What is the Golgi Apparatus

The Golgi apparatus (also known as the dictyosome or Golgi body) is a cellular organelle that is to be found in many eukaryotic cells. Their main job is as a processing and packaging factory for the important macromolecules vital to cellular functioning like proteins and lipids. The products of the process are often secreted by the cell.

The structure of the Golgi apparatus can be seen as three to eight membranous stacks called cisternae. The stack has five different functional regions and each of these regions uses different enzymes which it uses to modify the contents depending on where the product is going to be sent to. It is thought that the Golgi apparatus have a storage function and are also responsible for constructing complex cell components out of more simple ones.

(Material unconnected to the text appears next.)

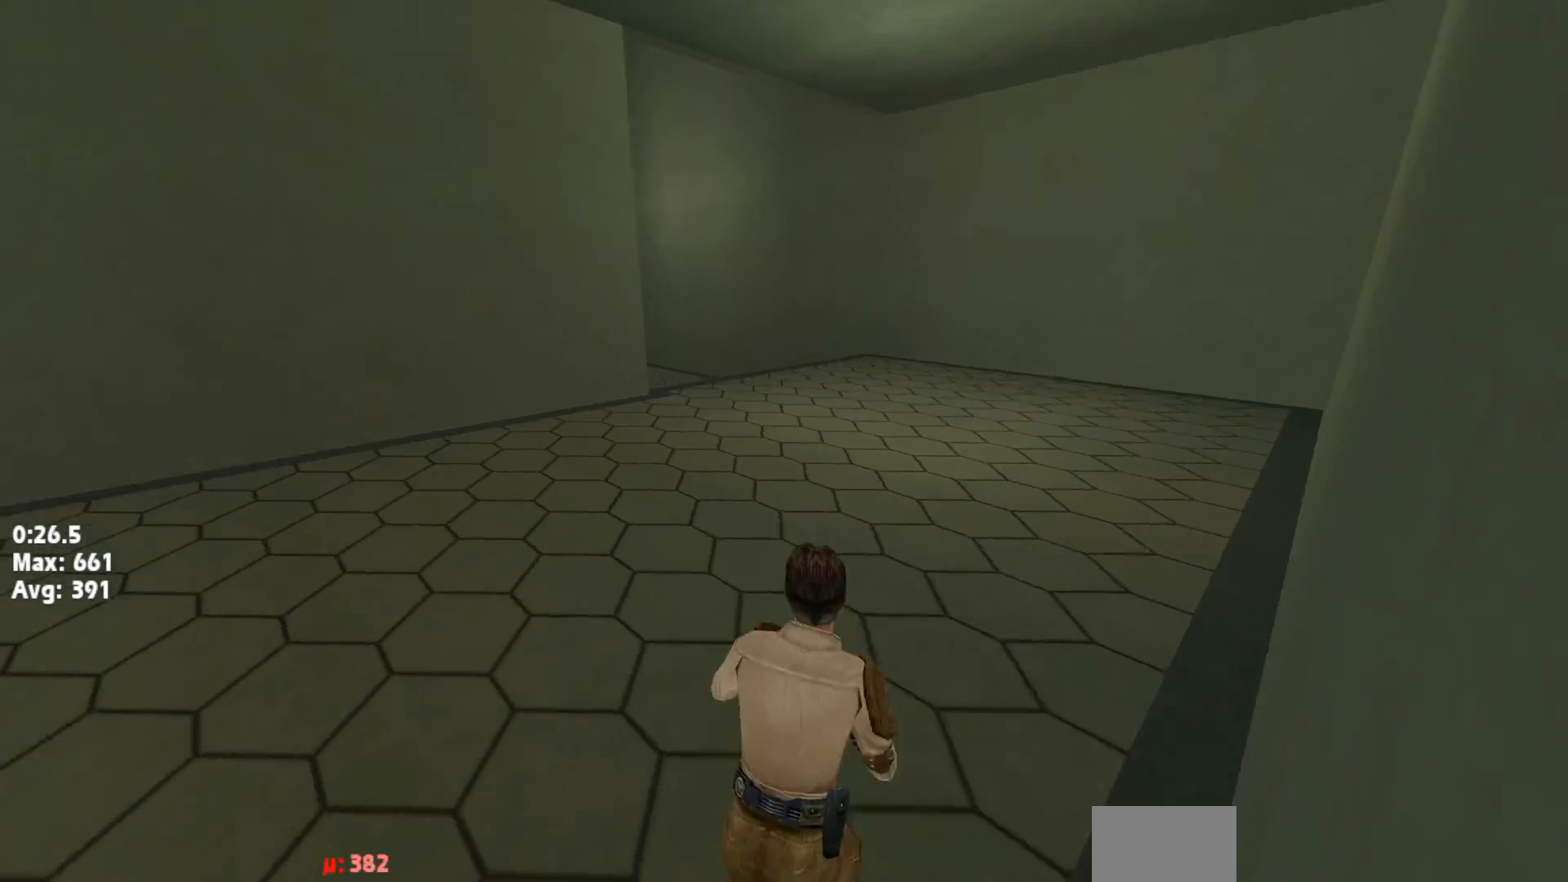
{"keys": ["left", "up"], "events": [[33, "jump", "down"], [83, "jump", "up"]]}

The key to moving products around in the to different areas, both into and out of the Golgi apparatus is the vesicles. These containers may, for example, transport products from the endoplasmic reticulum into the Golgi apparatus.

Meanwhile other vesicles will be filled at the Golgi apparatus and sent to the cell membrane, for example, where the products may be secreted into the exterior of the cell in a process called exocytosis. Secretory vesicles are used in the nervous system in the release of neurotransmitters with the vesicles moving to the membrane of an appropriately stimulated neuron and releasing their contents into the extracellular space. Vesicles may also be sent to lysosomes for degradation of their contents.

An individual cisterna, one of the half dozen or so that makes up a stack, contain enzymes capable of modifying or helping in some way the proteins that are being transported through the Golgi apparatus. They can add carbohydrates in a process known as glycosylation, for example. Another function is to add phosphates in a process called phosphorylation. They also contain the proteins required for their own maintenance.

The function of the Golgi apparatus can be seen as an important processing and packaging plant, in some ways similar to a Post Office. There are many different macromolecules, particularly proteins but also lipids, that it is required to sort and package and modify and guide in the right direction around the cell or perhaps even out of the cell altogether.

There is still plenty of work to be done in figuring out all of the mysteries of the Golgi apparatus such as the transport mechanism used by proteins as they pass through the Golgi apparatus, for example. But what is clear is that without the Golgi apparatus the cell would quite probably become clogged up with macromolecules, decreasing the efficiency of the cell, degrading its function, and quite probably leading to its death.